If I've learned anything over my career thus far, it's that we come up with the stupidest excuses to not do something.
To be clear, we often devise dumb excuses to do things, too. But no excuse for why we've done something can top the hogwash we use to explain why we didn't do something else.
Ultimately, our excuses boil down to three categories.
Often we allege we needed someone else's permission to do something and, because we didn't have it, that task was impossible. The reality is quite different. Often, when permission is required, it's only ever granted to those who explicitly request it.
If you never step up and offer to do something, no one will assume you're willing to do it.
I assumed for the longest time that starting a business would be too difficult an accomplishment for someone under 30 to do. My advisors told me I was too young. They told me I wouldn't be successful. While appealing for help filling out my first state filing forms, advisors actively discouraged me from applying for a business license.
I didn't need their permission.
The state granted my business registration and I've been a business owner now for over 6 years.[ref]The business is small and in no way accounts for the bulk of my income, but it's something that's wholly mine.[/ref] All it took was moving forward without the naive assumption that I needed someone else's blessing to pursue my dream.
When I was still dating, someone once told me "if you're single, you're never 'too busy' to do something." They were pointing out that I was the master of my own time and any sense of busy in my schedule was my own creation.
They were completely right.
Even if you're not single, you're still very much the master of your own schedule.
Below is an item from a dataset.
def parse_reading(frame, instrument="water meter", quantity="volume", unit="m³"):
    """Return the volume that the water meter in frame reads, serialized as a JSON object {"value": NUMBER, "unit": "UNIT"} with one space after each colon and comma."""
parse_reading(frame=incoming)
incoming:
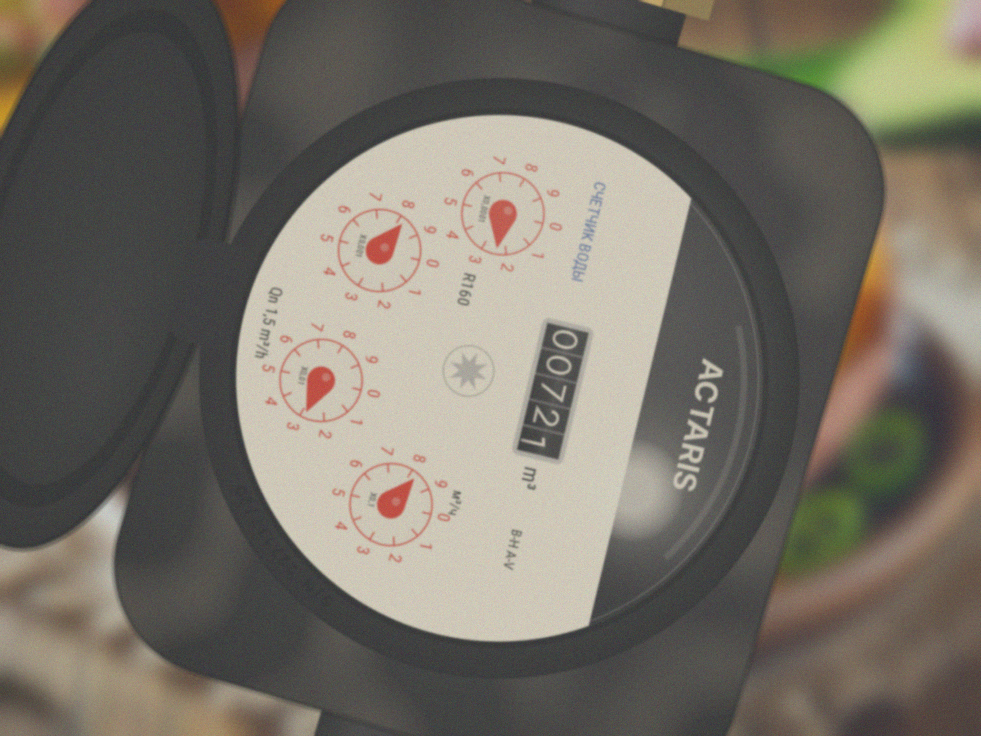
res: {"value": 720.8282, "unit": "m³"}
Outside of work, you are in complete control of what occupies your time. Sleeping in, watching football, playing Halo - these are all activities you elect to do instead of something else. Saying you're too busy to start a business, blog, learn to cook, exercise, write a letter ... it's a lie.
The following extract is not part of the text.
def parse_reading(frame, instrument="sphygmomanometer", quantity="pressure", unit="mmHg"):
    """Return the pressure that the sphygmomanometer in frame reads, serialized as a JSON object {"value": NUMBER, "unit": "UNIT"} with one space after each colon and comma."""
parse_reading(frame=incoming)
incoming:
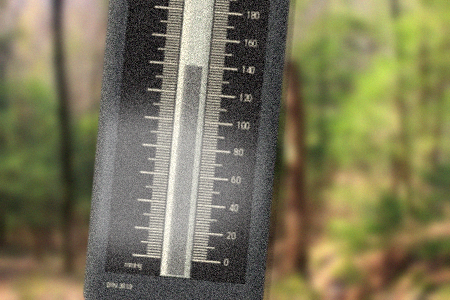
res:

You often don't know what you don't know until you push the edges of your knowledge. When you do discover a hole in what you know, filling it in with useful information is a matter of will.
You can buy a book to learn a programming language. You can find an instructor to learn a foreign language. You can take a martial arts class. You can learn to shoot and hunt. You can learn to drive.
You can learn.
There is no limit to what you're capable of. You don't need my or anyone else's permission to live your dreams or change the world. Even if you are busy with work or family or have other demands on your time, setting aside just fifteen minutes each day can change your life. Even if you don't know how to do something, you can find a guide or mentor to help teach you.
So what's really holding you back from chasing your dreams?